= Paul Ehrhardt =

German painter (1888-1981)

Paul Ehrhardt (August 2, 1888, in Magdeburg – 1981 in Lippstadt) was a German painter.

== Life ==
Born on August 2, 1888, in Magdeburg, he spent his early life in Berlin and Alvensleben/Magdeburg. In 1910/11 he went to Bremerhaven to learn the profession of a mechanic. During WWI he served at the Westfront, an experience which deeply impacted him. After the War in 1919, Paul Ehrhardt settled in the Westphalian city Osnabrück. He found employment in the Osnabrücker Kupfer- und Drahtwerk for about seven years. In this time he worked on that war experience with some charcoal drawings. Also rare at that time, he created interior views of the factory, and its workers.
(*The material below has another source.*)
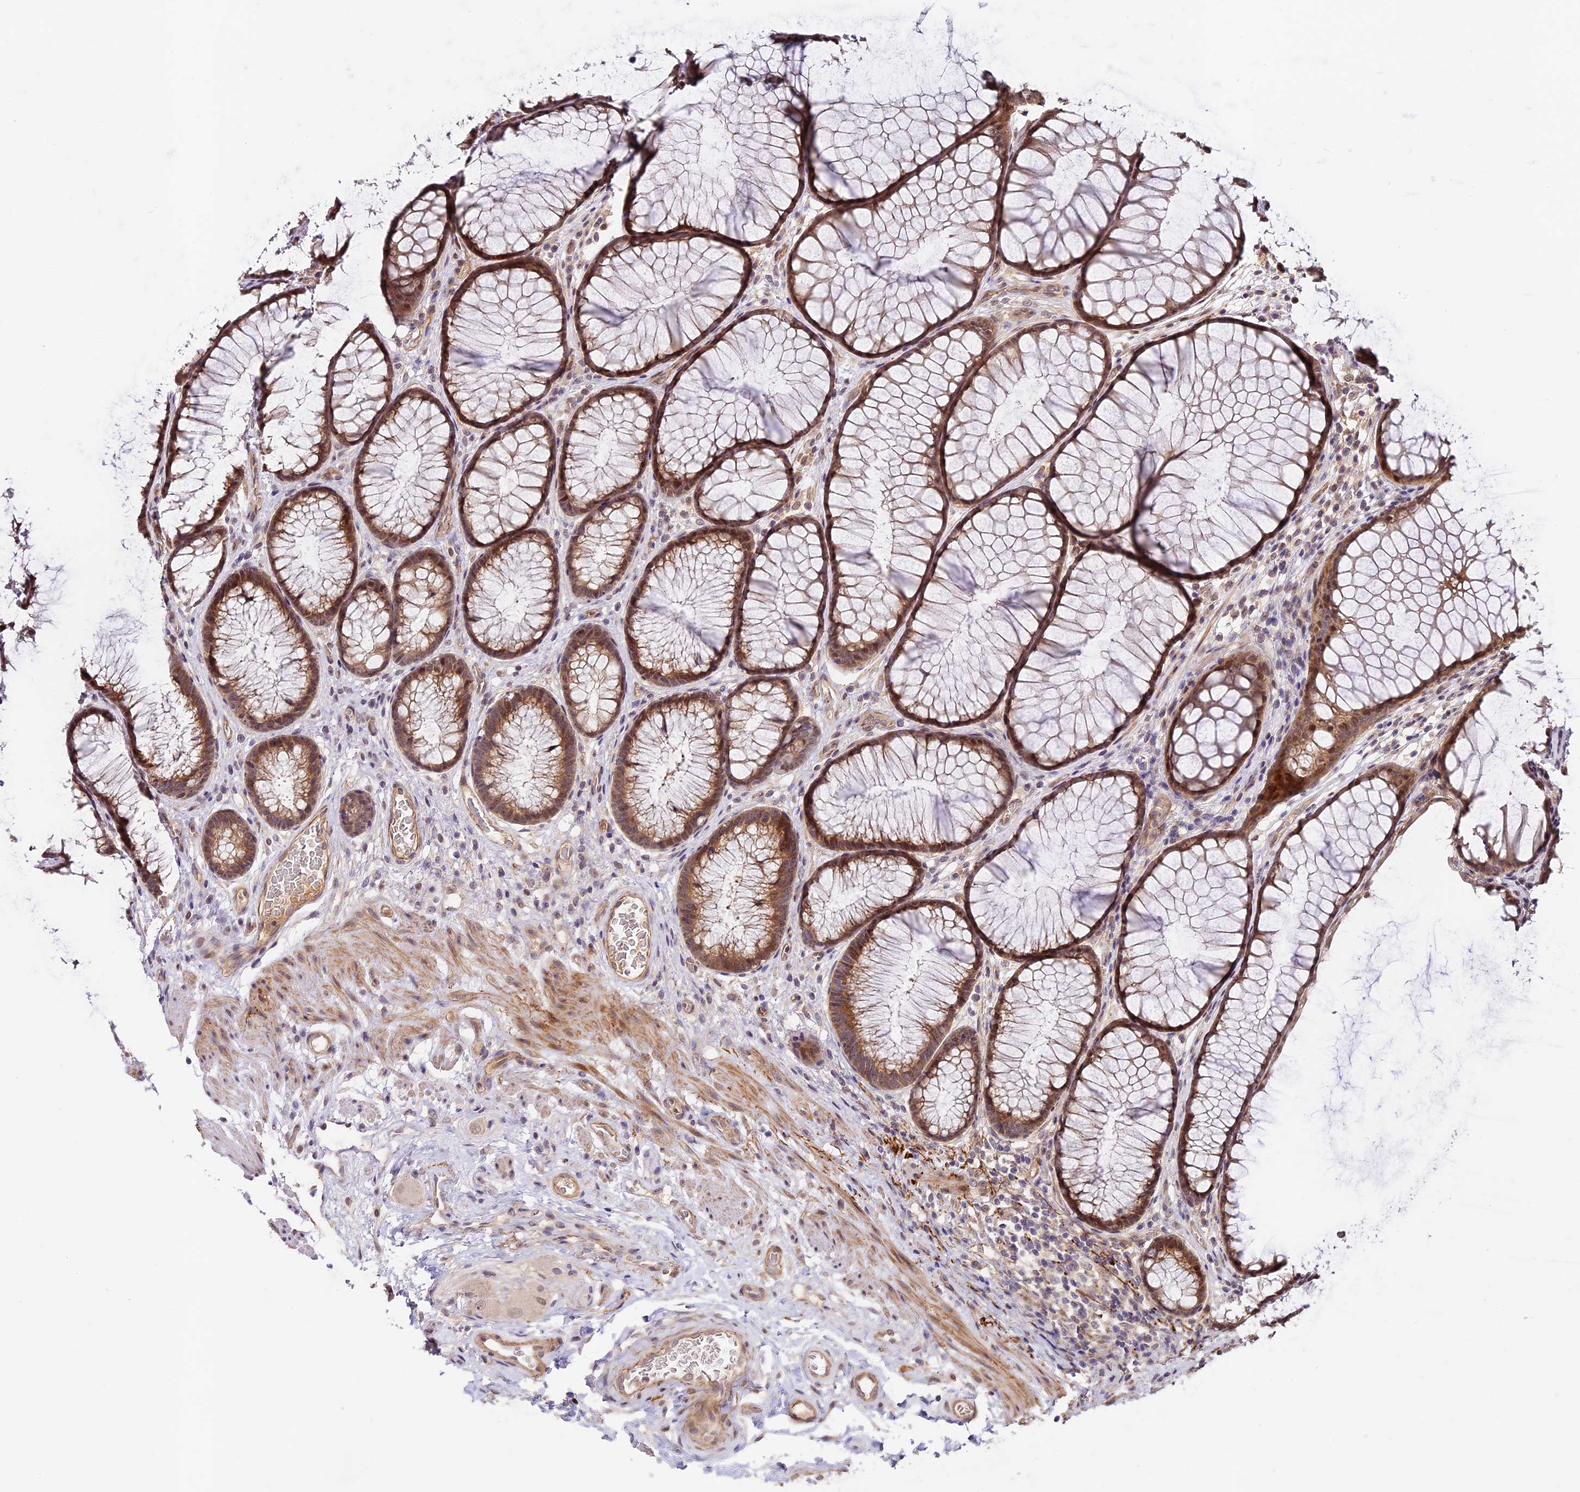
{"staining": {"intensity": "moderate", "quantity": ">75%", "location": "cytoplasmic/membranous"}, "tissue": "colon", "cell_type": "Endothelial cells", "image_type": "normal", "snomed": [{"axis": "morphology", "description": "Normal tissue, NOS"}, {"axis": "topography", "description": "Colon"}], "caption": "Brown immunohistochemical staining in unremarkable colon exhibits moderate cytoplasmic/membranous positivity in approximately >75% of endothelial cells. (DAB (3,3'-diaminobenzidine) IHC, brown staining for protein, blue staining for nuclei).", "gene": "IMPACT", "patient": {"sex": "female", "age": 82}}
At that time he had contact with the Berliner painter and etcher Julius C. Turner (1881–1948) who is also known for his industrial interiors. Turner established also a contact to Käthe Kollwitz who exhibited at that time in Osnabrück.

With the help of a stipend of the city of Osnabrück, he was able to study from 1929 for about two years at the Kunsthochschule Kassel under professor Curt Witte (1882–1959), its director from 1925 to 1932. In Kassel Ehrhardt continued not only the study of portraits and academic nudes, but also of industrial interiors. While the city directory of Osnabrück of 1928/9 registers him as a mechanic, he is called in the directory of 1930 as 'art painter'. From the 1930s on, a large oeuvre of him survived mostly in private collections, showing his popularity and his success among his buyers. He was now able to support his family with his art work.

His main subjects are local views of Osnabrück, cityscapes, streets, the Halster Mill, but also landscapes of the Harz, views at the port of Hamburg, and Rothenburg ob der Tauber. He still was interested in industrial interiors. The Georgsmarienhütte, the steel mill south of Osnabrück, became his favourite subject. Coming himself from a mechanics' background his paintings of the steel mill stand out at that time, and were compared in a 1989 exhibition with Adolph Menzel. In his concentration on architecture, landscape and lighting, he created a timeless atmosphere in his paintings. His artwork thrived in a milieu where an oil painting belonged to the pre-requisites of a German middle class home.

After WWII and the destruction of large swaths of Osnabrück and other German cities, he re-gained popularity among his customers in the 1950s. They cherished the timelessness and his historical views of Osnabrück and other sites, depicting a peaceful pre-war era gone forever. When tastes in art and middle class life style changed in the 1960s and 1970s, his traditional customer base vanished and he became almost forgotten.

An exhibition in 1989 in Osnabrück re-discovered him as an important regional painter of the mid-century, who recorded with a keen eye Osnabrück and its region.

== Bibliography ==
Myller, Sabine: Paul Ehrhardt. Eine Ausstellung des kulturgeschichtlichen Museums und des Museums- und Kunstvereins Osnabrück 10. September - 8. Oktober 1989 (Osnabrücker Kunst und Künstler im Akzisehaus), Osnabrück 1989.